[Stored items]
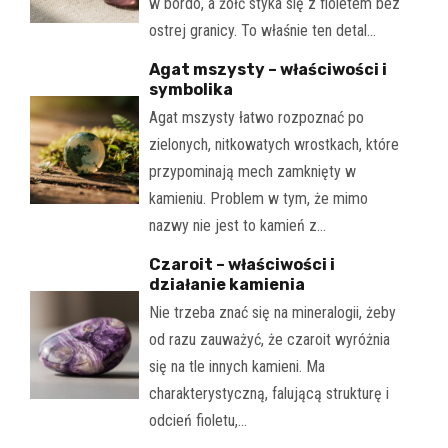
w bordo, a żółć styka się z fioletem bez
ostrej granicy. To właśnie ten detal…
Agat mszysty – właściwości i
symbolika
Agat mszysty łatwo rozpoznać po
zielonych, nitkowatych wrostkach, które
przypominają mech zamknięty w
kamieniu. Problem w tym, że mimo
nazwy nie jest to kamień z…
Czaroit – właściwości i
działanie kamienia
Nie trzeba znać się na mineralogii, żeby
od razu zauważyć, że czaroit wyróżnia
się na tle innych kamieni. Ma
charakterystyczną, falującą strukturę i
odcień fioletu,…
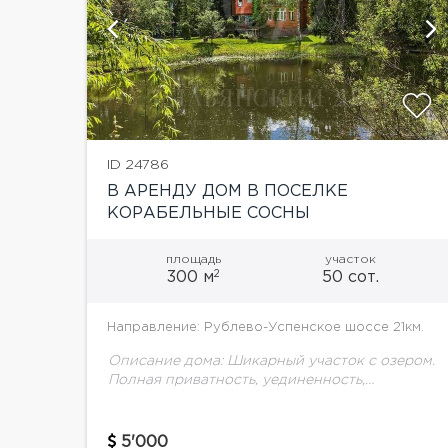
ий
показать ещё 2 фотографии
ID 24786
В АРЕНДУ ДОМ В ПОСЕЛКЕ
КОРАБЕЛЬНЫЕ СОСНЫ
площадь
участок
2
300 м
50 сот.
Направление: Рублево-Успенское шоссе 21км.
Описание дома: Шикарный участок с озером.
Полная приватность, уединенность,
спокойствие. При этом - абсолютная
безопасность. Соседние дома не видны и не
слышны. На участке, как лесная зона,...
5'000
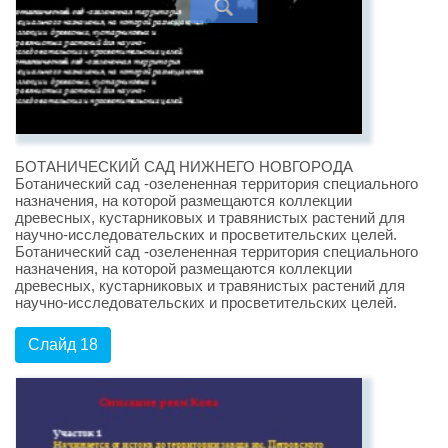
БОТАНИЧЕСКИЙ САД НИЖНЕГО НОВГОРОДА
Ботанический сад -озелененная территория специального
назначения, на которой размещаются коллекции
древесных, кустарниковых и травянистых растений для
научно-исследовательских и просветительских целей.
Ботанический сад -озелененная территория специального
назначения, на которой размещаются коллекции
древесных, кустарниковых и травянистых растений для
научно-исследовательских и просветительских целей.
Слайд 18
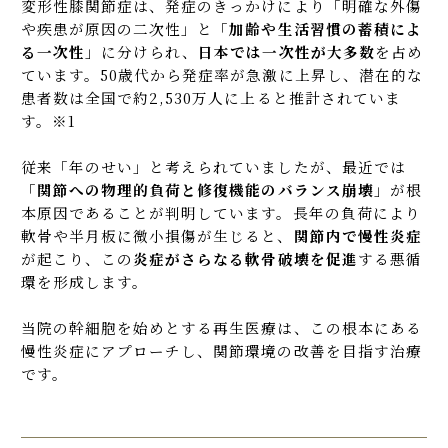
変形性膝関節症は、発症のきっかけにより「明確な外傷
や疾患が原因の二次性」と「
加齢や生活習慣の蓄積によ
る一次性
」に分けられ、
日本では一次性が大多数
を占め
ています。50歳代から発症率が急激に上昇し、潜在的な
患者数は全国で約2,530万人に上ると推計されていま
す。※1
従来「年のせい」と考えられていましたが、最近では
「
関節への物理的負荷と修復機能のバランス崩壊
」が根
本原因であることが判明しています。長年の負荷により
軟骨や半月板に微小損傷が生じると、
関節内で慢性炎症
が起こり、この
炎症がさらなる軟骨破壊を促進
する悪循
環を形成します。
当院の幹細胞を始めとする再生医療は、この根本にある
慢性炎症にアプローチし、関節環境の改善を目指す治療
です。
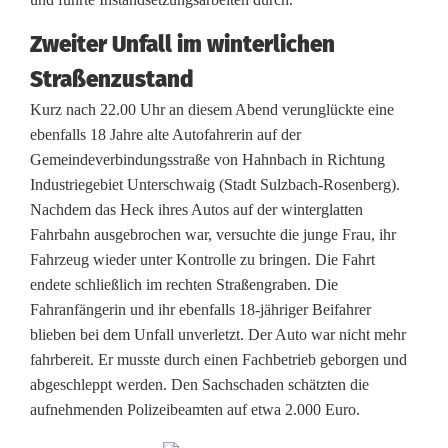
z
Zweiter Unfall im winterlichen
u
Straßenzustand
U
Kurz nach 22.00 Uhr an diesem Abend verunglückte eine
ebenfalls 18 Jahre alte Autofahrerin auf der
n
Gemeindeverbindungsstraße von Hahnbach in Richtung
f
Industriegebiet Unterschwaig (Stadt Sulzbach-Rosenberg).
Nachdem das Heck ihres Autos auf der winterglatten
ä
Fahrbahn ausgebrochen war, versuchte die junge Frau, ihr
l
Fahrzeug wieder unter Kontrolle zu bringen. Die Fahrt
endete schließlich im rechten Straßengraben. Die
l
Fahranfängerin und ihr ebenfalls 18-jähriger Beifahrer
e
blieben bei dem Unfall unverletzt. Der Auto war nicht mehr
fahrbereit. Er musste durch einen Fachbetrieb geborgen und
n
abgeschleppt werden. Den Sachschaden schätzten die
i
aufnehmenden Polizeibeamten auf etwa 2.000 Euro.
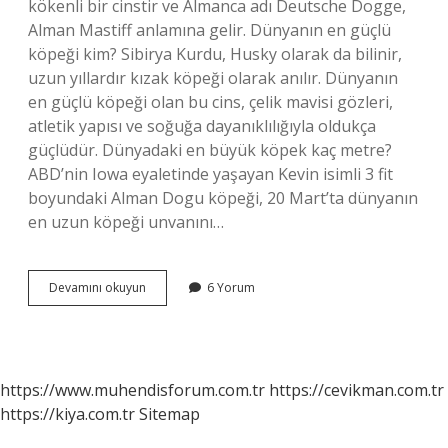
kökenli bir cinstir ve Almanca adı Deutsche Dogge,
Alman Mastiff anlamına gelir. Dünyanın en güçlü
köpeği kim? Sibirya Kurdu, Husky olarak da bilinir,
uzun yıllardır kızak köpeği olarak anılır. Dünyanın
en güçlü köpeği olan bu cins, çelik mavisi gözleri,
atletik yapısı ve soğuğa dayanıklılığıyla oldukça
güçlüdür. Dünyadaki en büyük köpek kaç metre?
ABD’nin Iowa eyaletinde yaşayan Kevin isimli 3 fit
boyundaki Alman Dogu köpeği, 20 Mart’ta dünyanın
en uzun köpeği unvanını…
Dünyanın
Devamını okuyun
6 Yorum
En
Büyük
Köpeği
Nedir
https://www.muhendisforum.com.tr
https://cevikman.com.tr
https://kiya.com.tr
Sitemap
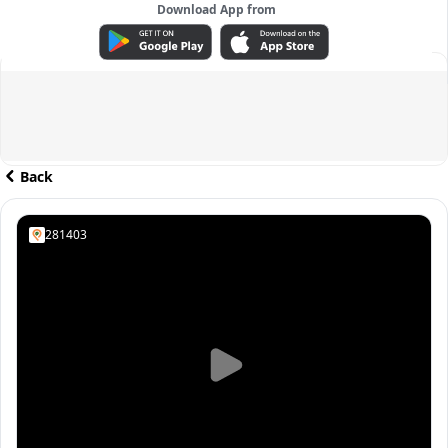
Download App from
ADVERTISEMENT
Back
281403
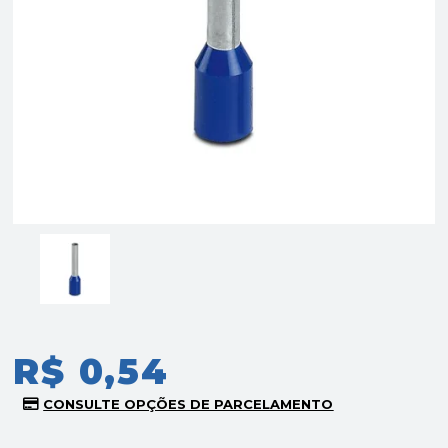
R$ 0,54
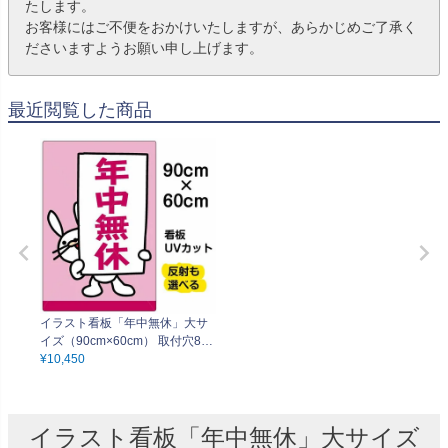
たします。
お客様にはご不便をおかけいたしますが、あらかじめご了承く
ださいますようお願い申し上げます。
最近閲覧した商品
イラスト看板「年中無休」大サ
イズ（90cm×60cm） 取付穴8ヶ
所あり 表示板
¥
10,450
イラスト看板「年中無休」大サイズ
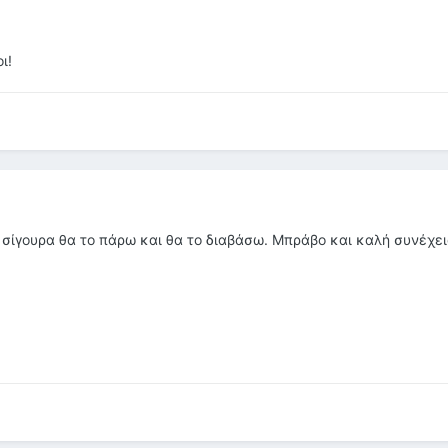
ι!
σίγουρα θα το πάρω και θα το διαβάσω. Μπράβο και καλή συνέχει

---

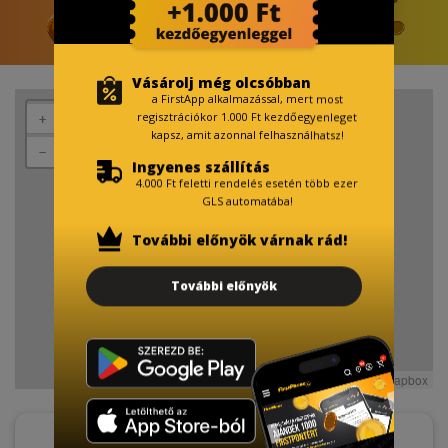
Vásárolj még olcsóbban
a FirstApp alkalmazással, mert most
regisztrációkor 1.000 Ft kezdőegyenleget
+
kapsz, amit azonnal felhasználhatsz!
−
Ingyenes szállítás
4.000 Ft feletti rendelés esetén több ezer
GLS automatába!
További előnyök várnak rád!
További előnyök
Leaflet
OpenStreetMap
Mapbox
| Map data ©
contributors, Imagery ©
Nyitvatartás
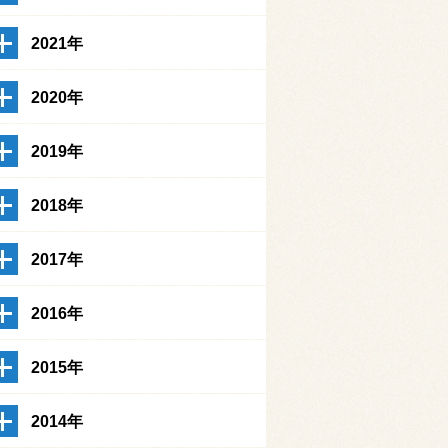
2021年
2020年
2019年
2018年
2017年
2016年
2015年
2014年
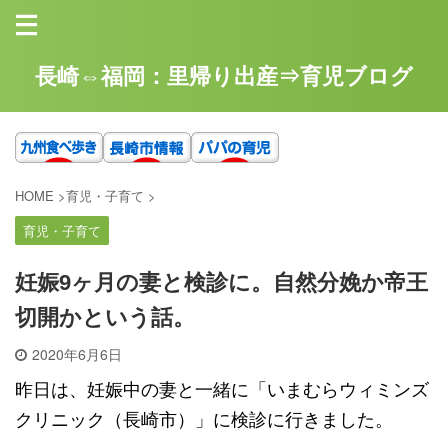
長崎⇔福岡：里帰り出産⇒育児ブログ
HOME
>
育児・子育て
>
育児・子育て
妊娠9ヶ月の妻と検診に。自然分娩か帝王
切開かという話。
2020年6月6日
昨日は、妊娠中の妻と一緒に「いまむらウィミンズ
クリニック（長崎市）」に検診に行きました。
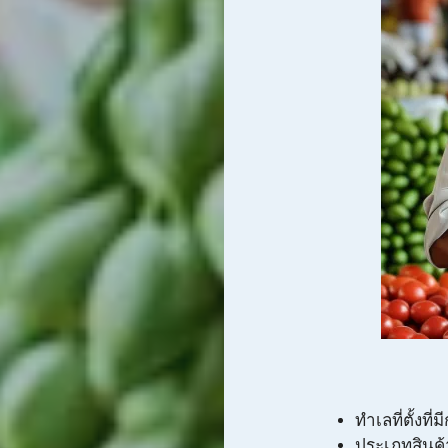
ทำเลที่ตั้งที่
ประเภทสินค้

Task goal
Set down the lines that begin with the one containing "w bordo, a żółć styka się z fioletem bez" and go on through the one containing "charakterystyczną, falującą strukturę i", both included, reproducing each line word for word.

Exercise solution
w bordo, a żółć styka się z fioletem bez
ostrej granicy. To właśnie ten detal…
Agat mszysty – właściwości i
symbolika
Agat mszysty łatwo rozpoznać po
zielonych, nitkowatych wrostkach, które
przypominają mech zamknięty w
kamieniu. Problem w tym, że mimo
nazwy nie jest to kamień z…
Czaroit – właściwości i
działanie kamienia
Nie trzeba znać się na mineralogii, żeby
od razu zauważyć, że czaroit wyróżnia
się na tle innych kamieni. Ma
charakterystyczną, falującą strukturę i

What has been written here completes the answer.